Although the entries contain pictures, the copy should hold only their exact text.

_TASK INPUT_
Content starts

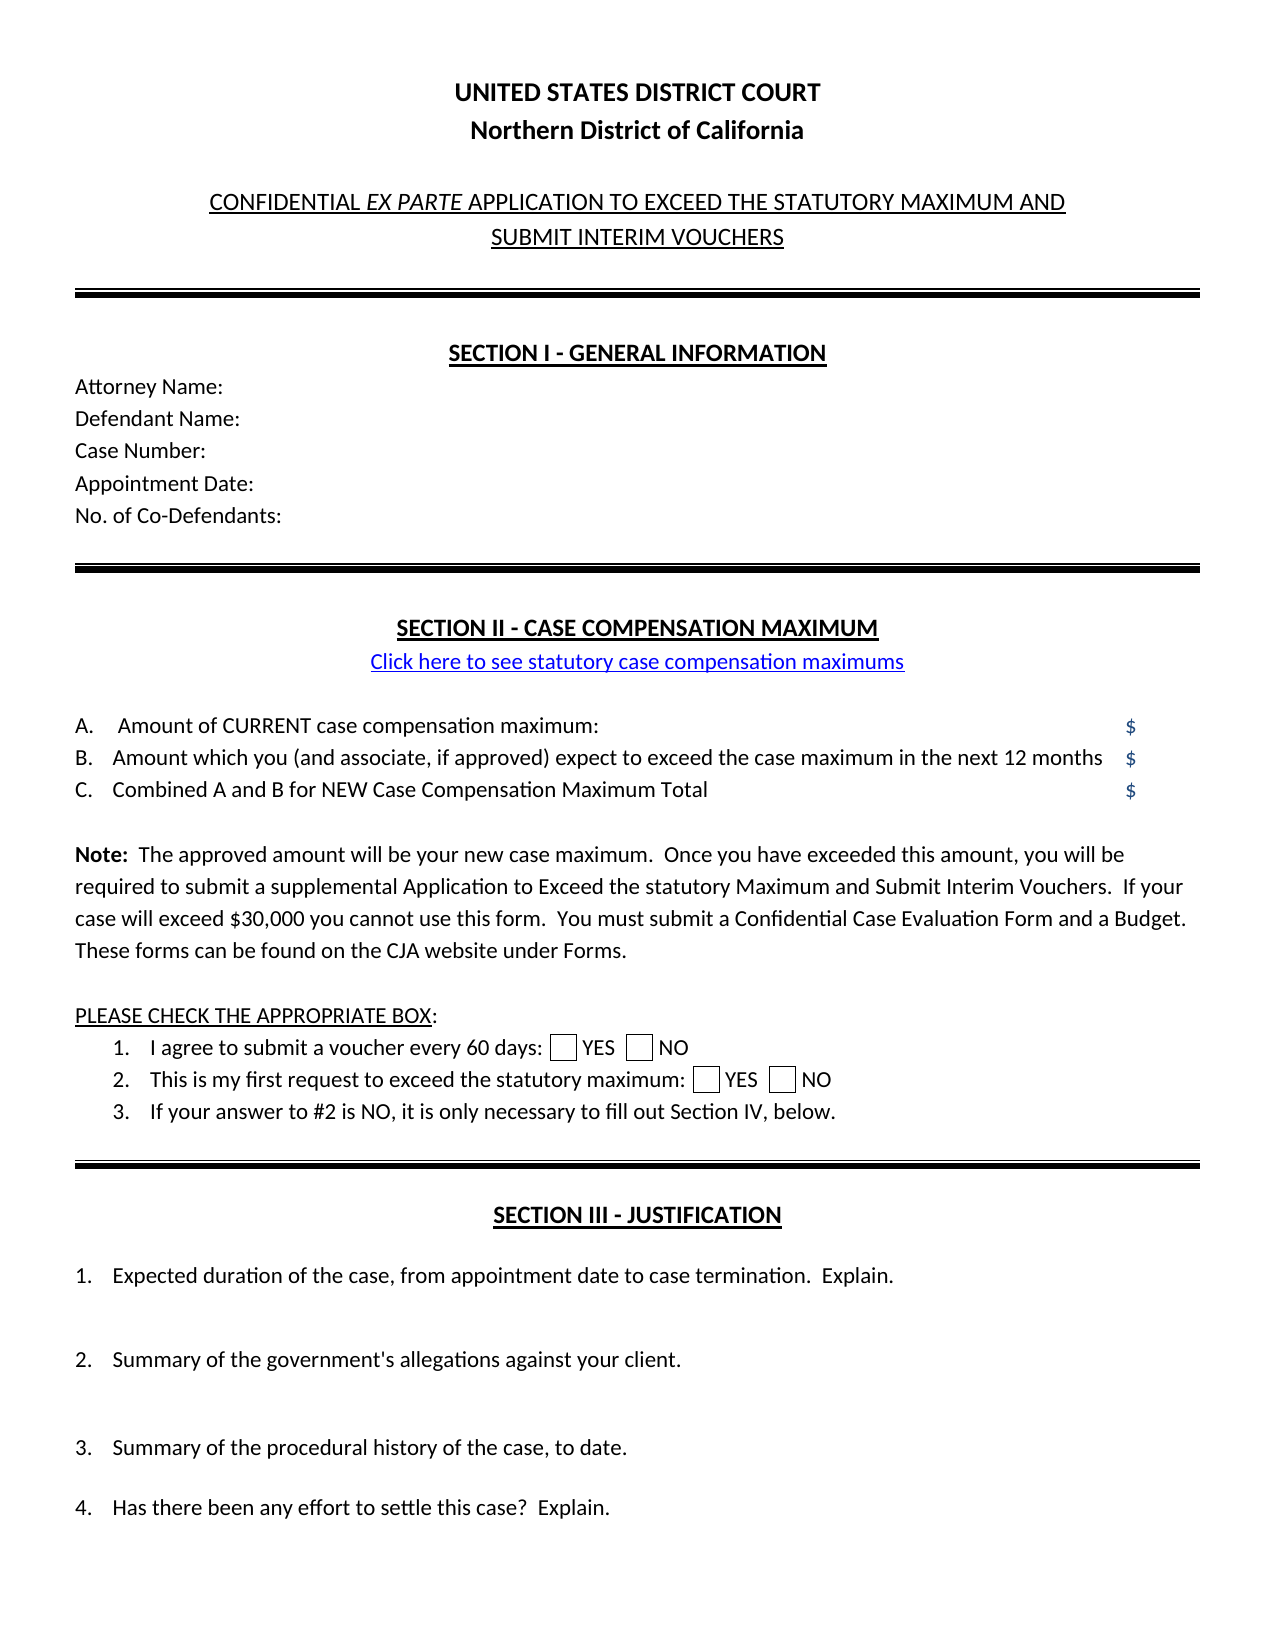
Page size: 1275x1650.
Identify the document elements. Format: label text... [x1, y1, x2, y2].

list Has there been any effort to settle this case? Explain. [75, 1493, 1200, 1521]
text SUBMIT INTERIM VOUCHERS [75, 221, 1200, 251]
text Defendant Name: [75, 404, 1200, 432]
text CONFIDENTIAL EX PARTE APPLICATION TO EXCEED THE STATUTORY MAXIMUM AND [75, 186, 1200, 216]
list If your answer to #2 is NO, it is only necessary to fill out Section IV, below. [112, 1097, 1200, 1126]
text Click here to see statutory case compensation maximums [75, 647, 1200, 675]
list I agree to submit a voucher every 60 days: YES NO [112, 1033, 1200, 1061]
list Amount of CURRENT case compensation maximum: $ [75, 711, 1200, 739]
list Amount which you (and associate, if approved) expect to exceed the case maximum in the next 12 months $ [75, 743, 1200, 771]
text Case Number: [75, 437, 1200, 465]
text No. of Co-Defendants: [75, 501, 1200, 529]
list This is my first request to exceed the statutory maximum: YES NO [112, 1065, 1200, 1093]
text SECTION II - CASE COMPENSATION MAXIMUM [75, 612, 1200, 642]
text SECTION I - GENERAL INFORMATION [75, 337, 1200, 368]
text Appointment Date: [75, 469, 1200, 497]
text Attorney Name: [75, 372, 1200, 400]
list Summary of the procedural history of the case, to date. [75, 1433, 1200, 1461]
list Summary of the government's allegations against your client. [75, 1345, 1200, 1373]
text SECTION III - JUSTIFICATION [75, 1200, 1200, 1230]
list Expected duration of the case, from appointment date to case termination. Explain. [75, 1261, 1200, 1289]
text Northern District of California [75, 113, 1200, 146]
text UNITED STATES DISTRICT COURT [75, 75, 1200, 108]
list Combined A and B for NEW Case Compensation Maximum Total $ [75, 776, 1200, 804]
text Note: The approved amount will be your new case maximum. Once you have exceeded this amount, you will be required to submit a supplemental Application to Exceed the statutory Maximum and Submit Interim Vouchers. If your case will exceed $30,000 you cannot use this form. You must submit a Confidential Case Evaluation Form and a Budget. These forms can be found on the CJA website under Forms. [75, 840, 1200, 964]
text PLEASE CHECK THE APPROPRIATE BOX: [75, 1001, 1200, 1029]
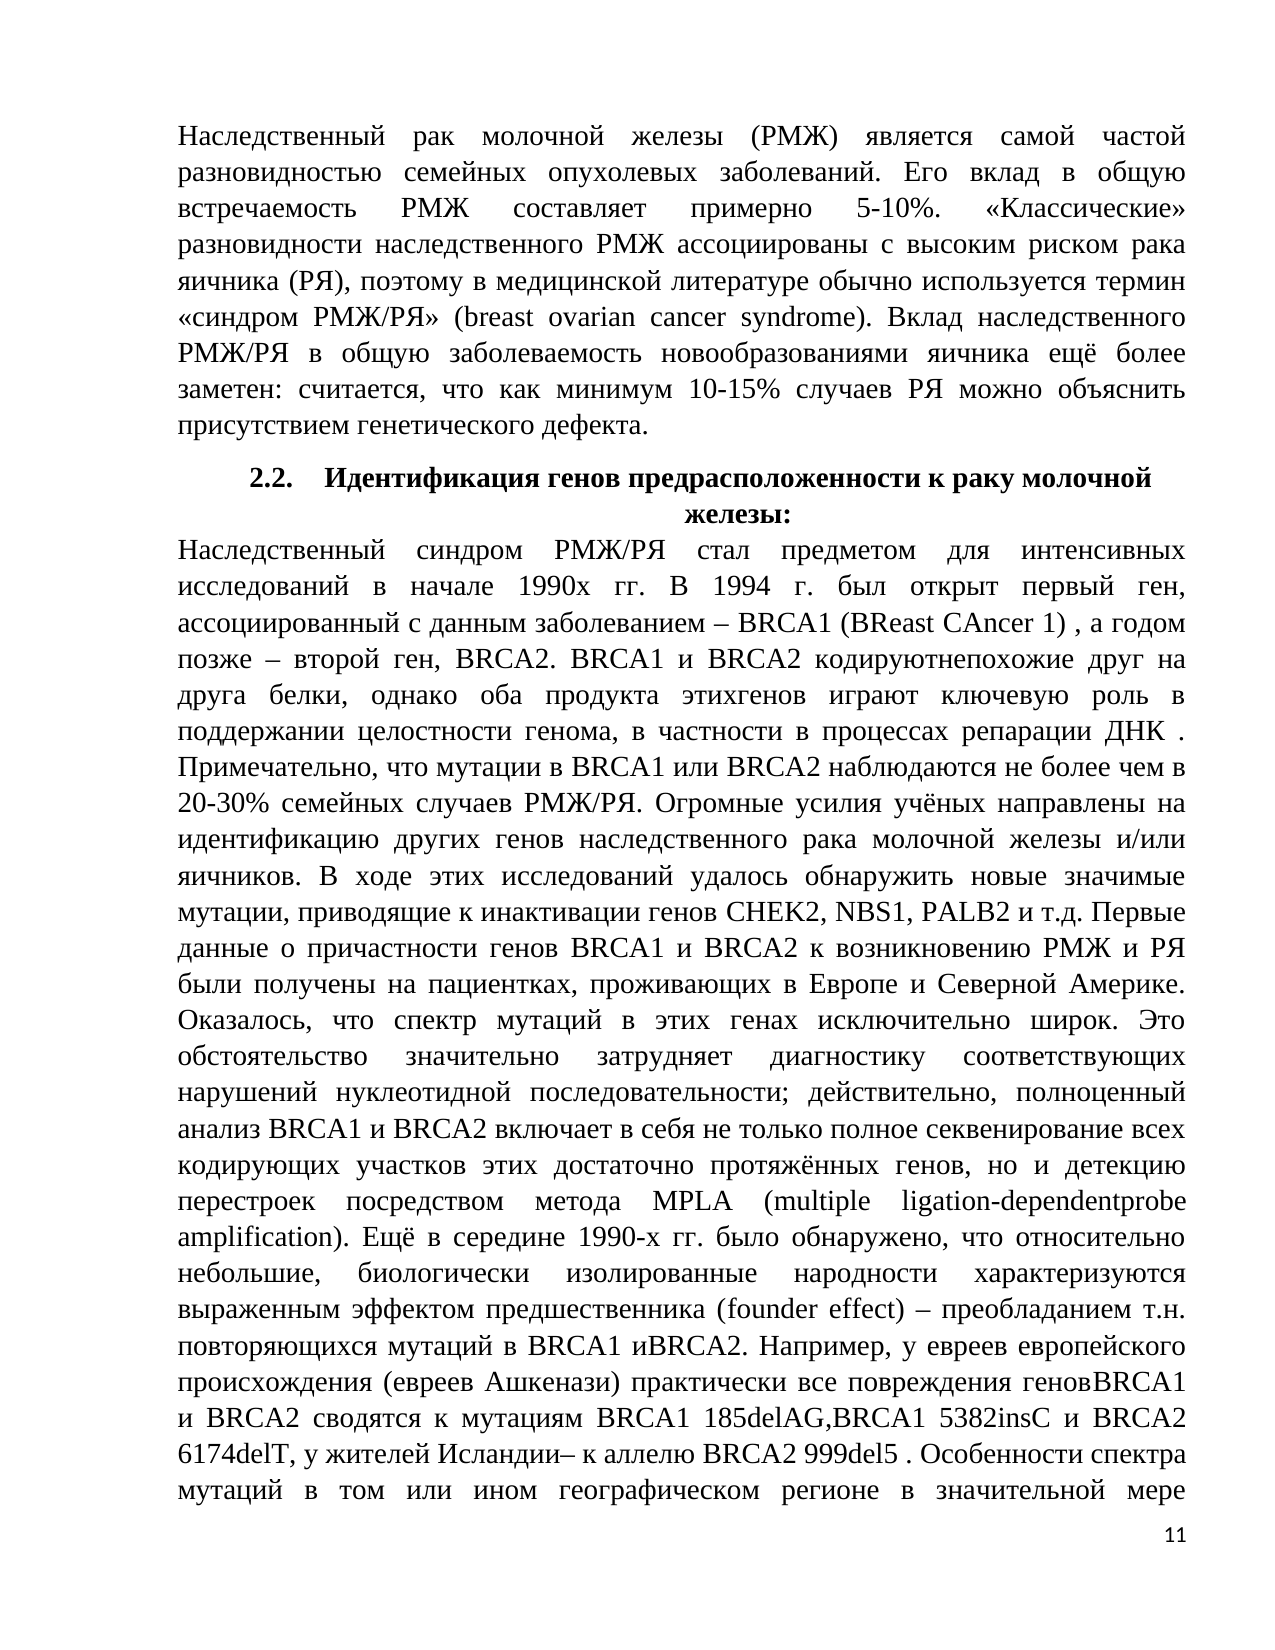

Content ends

_OUTPUT FOR THIS TASK_
Page size: 1275x1650.
Identify the document elements. Format: label text... [x1, y1, x2, y2].

list Has there been any effort to settle this case? Explain. [75, 1493, 1200, 1521]
text SUBMIT INTERIM VOUCHERS [75, 221, 1200, 251]
text Defendant Name: [75, 404, 1200, 432]
text CONFIDENTIAL EX PARTE APPLICATION TO EXCEED THE STATUTORY MAXIMUM AND [75, 186, 1200, 216]
list If your answer to #2 is NO, it is only necessary to fill out Section IV, below. [112, 1097, 1200, 1126]
text Click here to see statutory case compensation maximums [75, 647, 1200, 675]
list I agree to submit a voucher every 60 days: YES NO [112, 1033, 1200, 1061]
list Amount of CURRENT case compensation maximum: $ [75, 711, 1200, 739]
list Amount which you (and associate, if approved) expect to exceed the case maximum in the next 12 months $ [75, 743, 1200, 771]
text Case Number: [75, 437, 1200, 465]
text No. of Co-Defendants: [75, 501, 1200, 529]
list This is my first request to exceed the statutory maximum: YES NO [112, 1065, 1200, 1093]
text SECTION II - CASE COMPENSATION MAXIMUM [75, 612, 1200, 642]
text SECTION I - GENERAL INFORMATION [75, 337, 1200, 368]
text Appointment Date: [75, 469, 1200, 497]
text Attorney Name: [75, 372, 1200, 400]
list Summary of the procedural history of the case, to date. [75, 1433, 1200, 1461]
list Summary of the government's allegations against your client. [75, 1345, 1200, 1373]
text SECTION III - JUSTIFICATION [75, 1200, 1200, 1230]
list Expected duration of the case, from appointment date to case termination. Explain. [75, 1261, 1200, 1289]
text Northern District of California [75, 113, 1200, 146]
text UNITED STATES DISTRICT COURT [75, 75, 1200, 108]
list Combined A and B for NEW Case Compensation Maximum Total $ [75, 776, 1200, 804]
text Note: The approved amount will be your new case maximum. Once you have exceeded this amount, you will be required to submit a supplemental Application to Exceed the statutory Maximum and Submit Interim Vouchers. If your case will exceed $30,000 you cannot use this form. You must submit a Confidential Case Evaluation Form and a Budget. These forms can be found on the CJA website under Forms. [75, 840, 1200, 964]
text PLEASE CHECK THE APPROPRIATE BOX: [75, 1001, 1200, 1029]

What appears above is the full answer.